TM4T - The Importance Fallacy

I made a list of the key aspects in my life. Then chose the most important. On balance, I chose 'food'. This is vital for my survival, and is easier to modify than 'sleep' or 'hydration' or other single-variable aspects. Food is really, really important both in terms of immediate benefit and its contribution to my longer term goals.

So: 'food'; where does it come from? Well, supermarkets usually, though there are other options to list as well, but we'll start with supermarkets in Phase 1, and consider internet deliveries, growing my own, etc as part of Phase 2. There are five supermarkets nearby, each with differing benefits of cost, convenience, proximity, quality of goods, range of goods, and service.

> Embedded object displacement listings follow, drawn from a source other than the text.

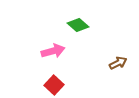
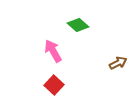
pink arrow: rotated 105 degrees counterclockwise
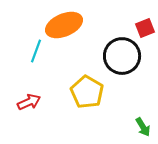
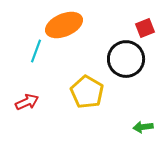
black circle: moved 4 px right, 3 px down
red arrow: moved 2 px left
green arrow: rotated 114 degrees clockwise
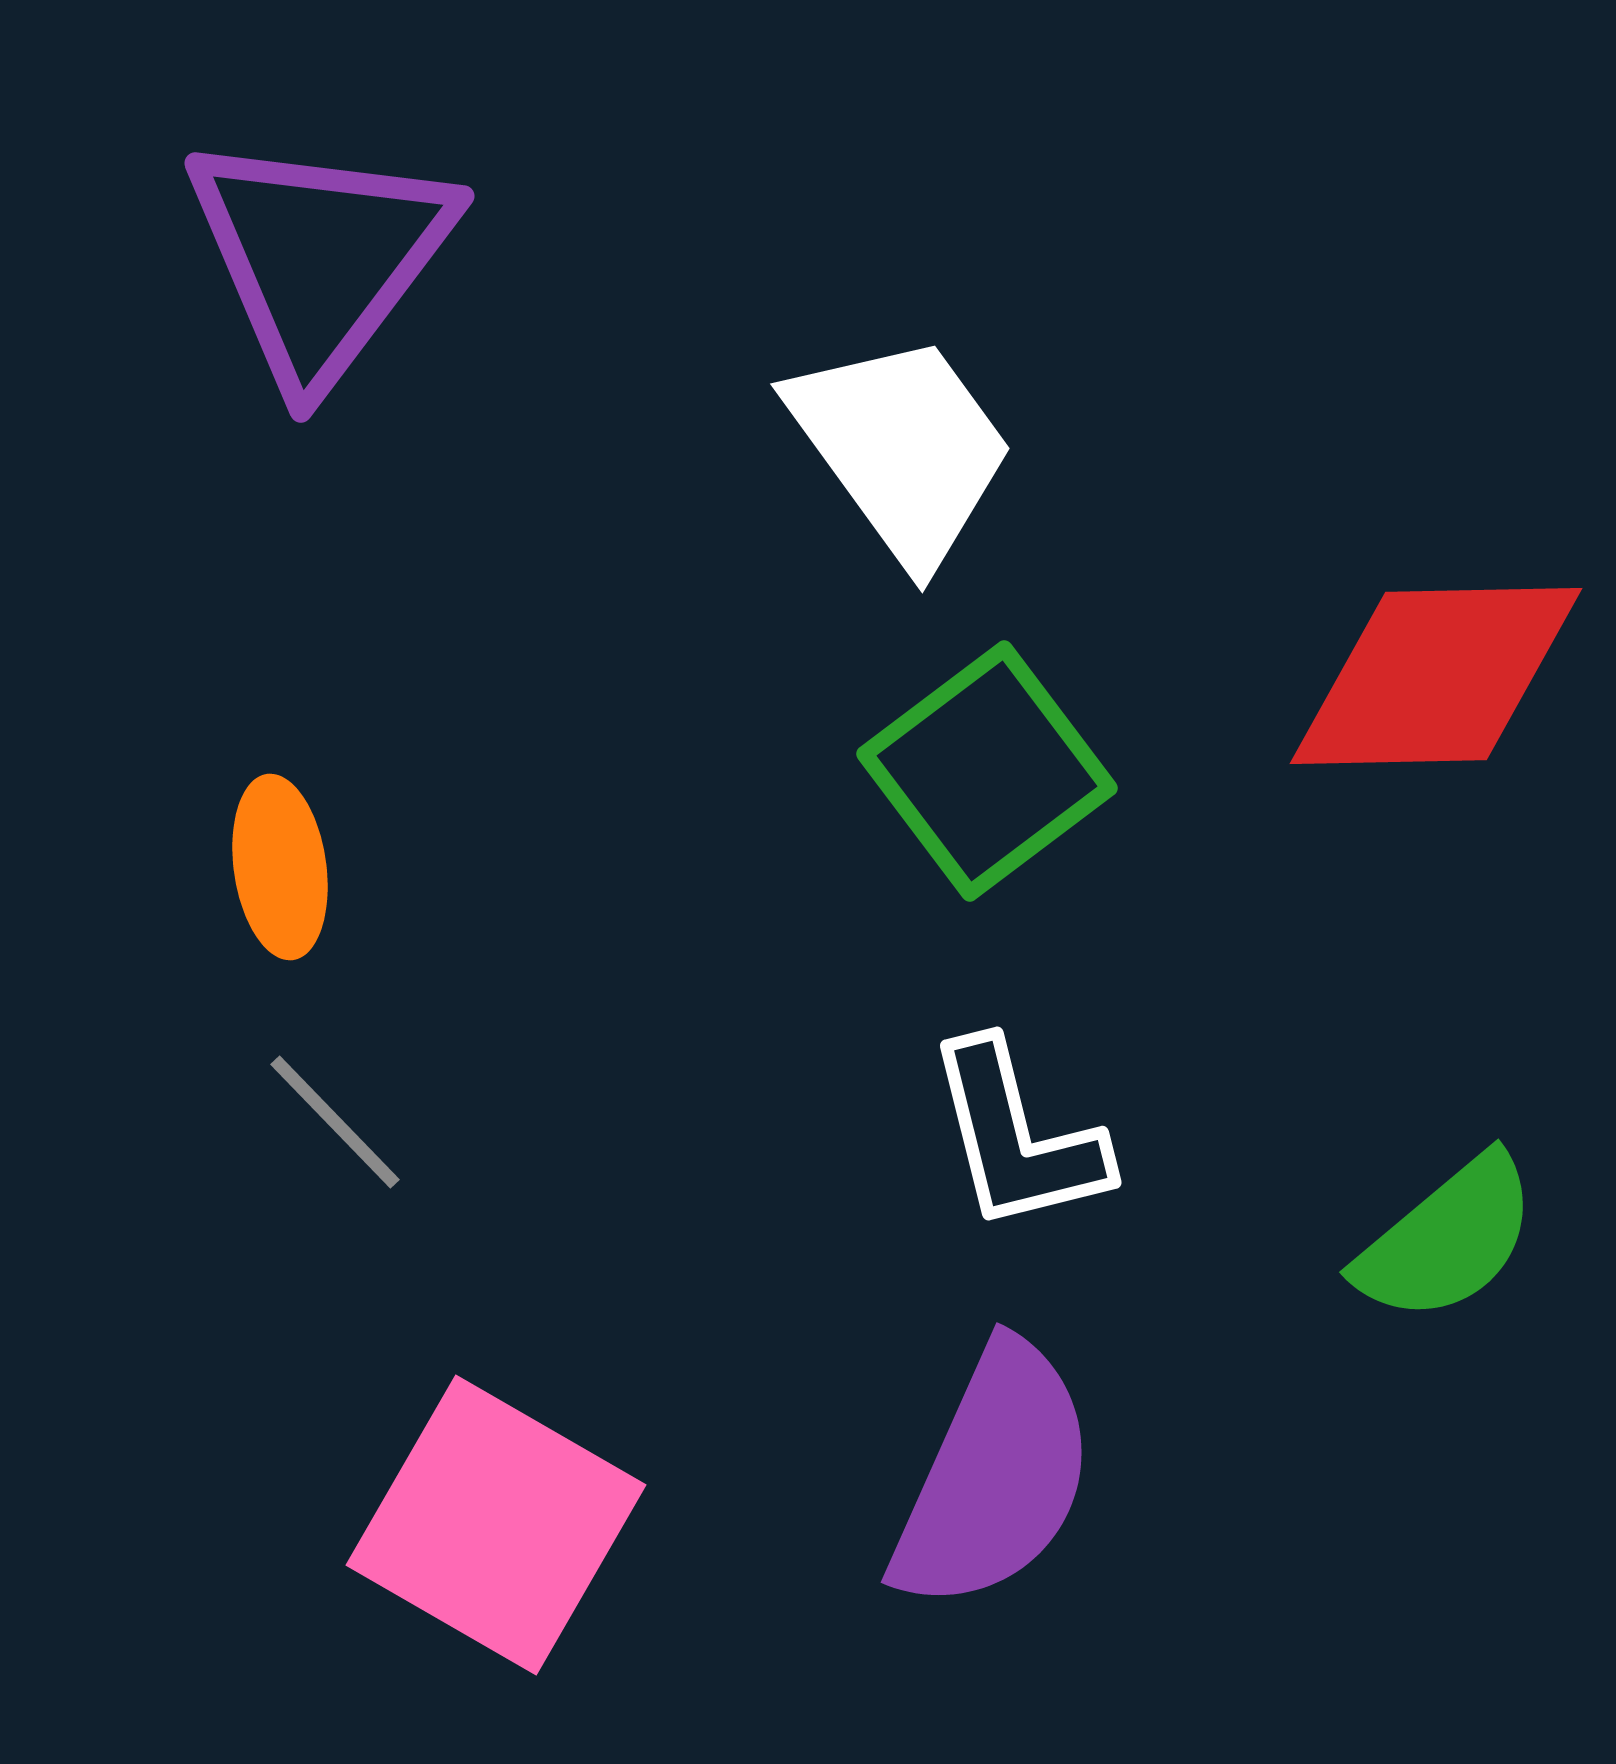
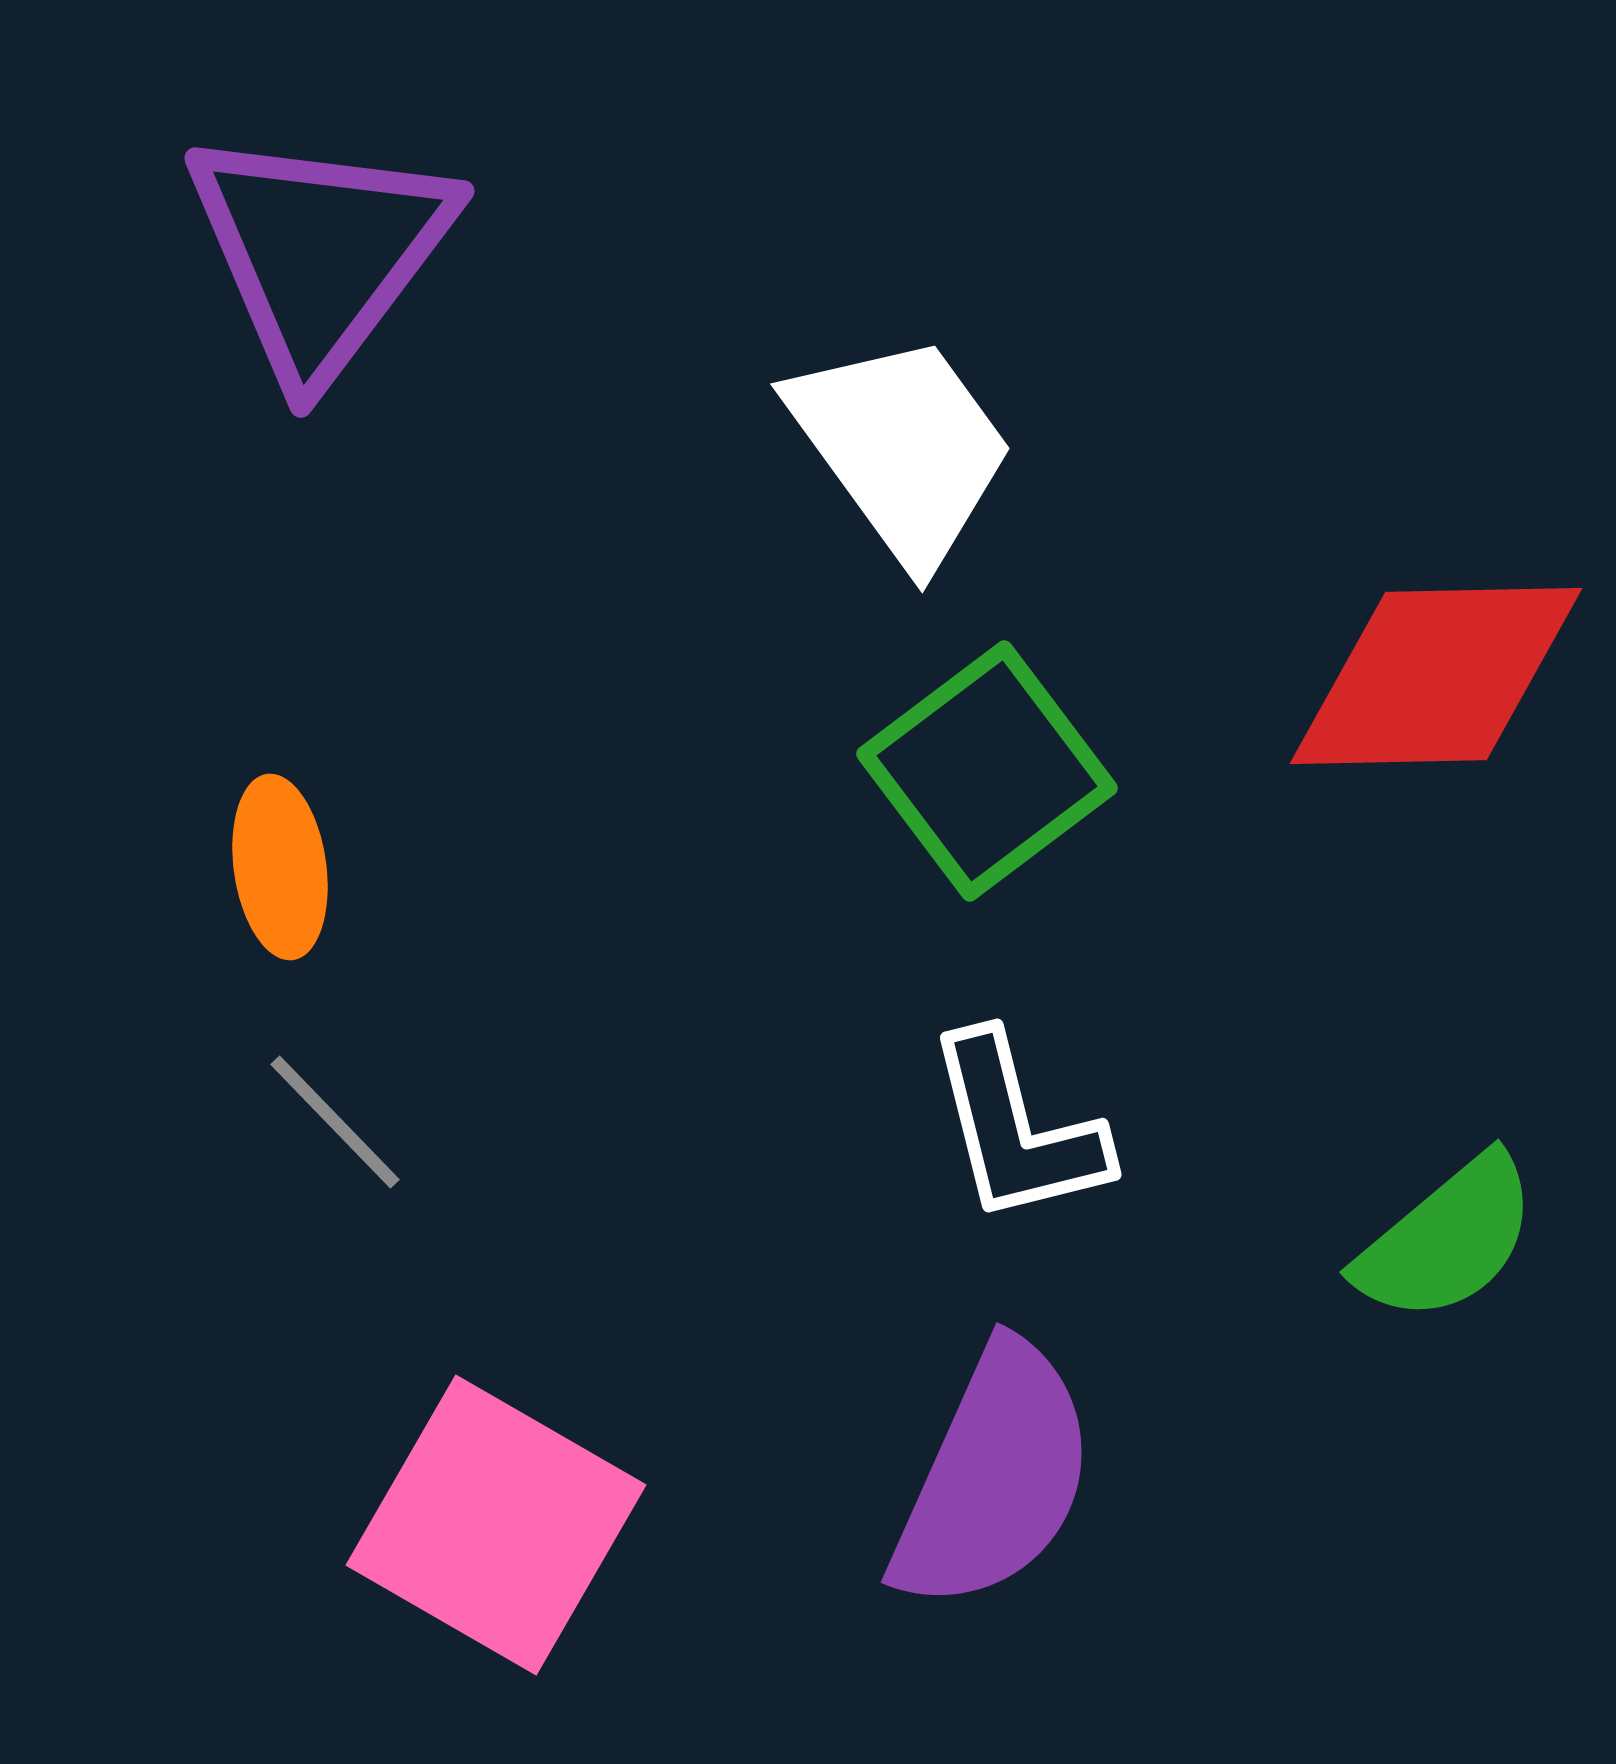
purple triangle: moved 5 px up
white L-shape: moved 8 px up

I produced a weighted scoring matrix as recommended, and I then developed an action plan to optimise my food choices, but the benefits really aren't as major as I'd hoped.

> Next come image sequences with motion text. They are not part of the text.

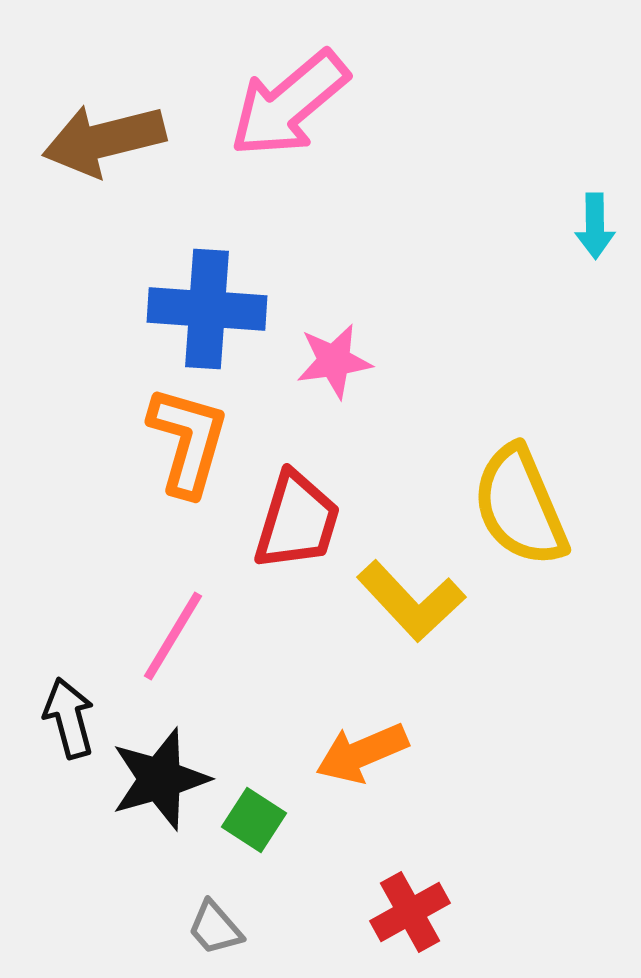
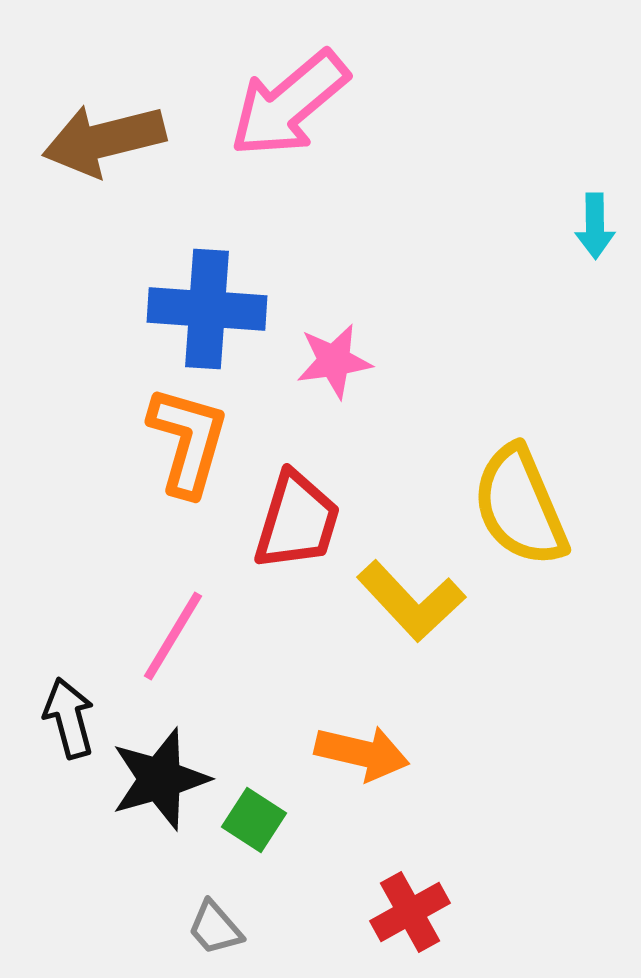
orange arrow: rotated 144 degrees counterclockwise
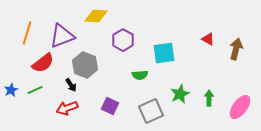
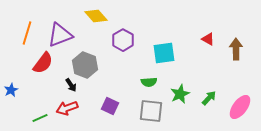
yellow diamond: rotated 45 degrees clockwise
purple triangle: moved 2 px left, 1 px up
brown arrow: rotated 15 degrees counterclockwise
red semicircle: rotated 15 degrees counterclockwise
green semicircle: moved 9 px right, 7 px down
green line: moved 5 px right, 28 px down
green arrow: rotated 42 degrees clockwise
gray square: rotated 30 degrees clockwise
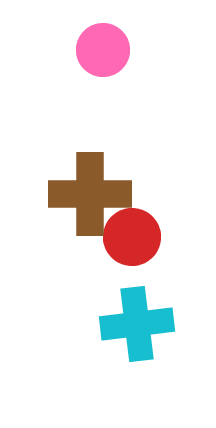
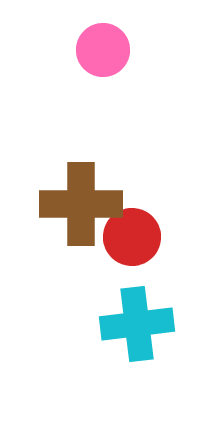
brown cross: moved 9 px left, 10 px down
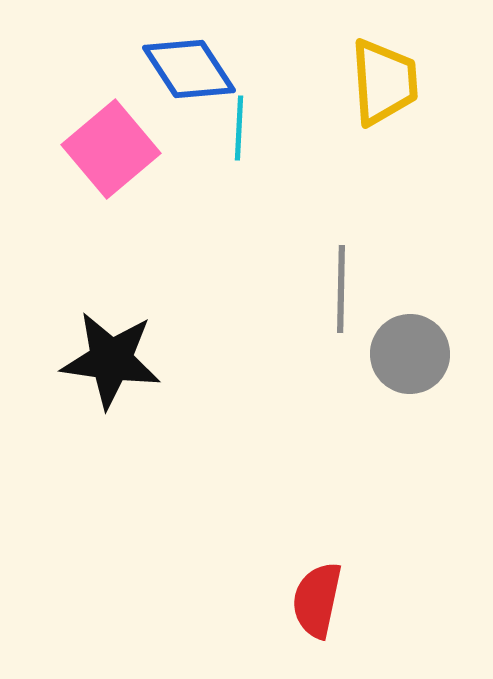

Er.... no. Really, NO. This may be flippant, but the point is really serious: 'importance' really isn't that important. Important things tend to pretty much take care of themselves, without too much conscious effort.

Similarly, urgent things tend to push themselves to the front of the queue anyway, and the benefits of categorising tasks on the basis of urgent, not-urgent, important, not-important, tend to be overstated. It is much more productive too root out the unimportant aspects of our lives, and to do things in a sensible sequence (which might not always mean urgent things first).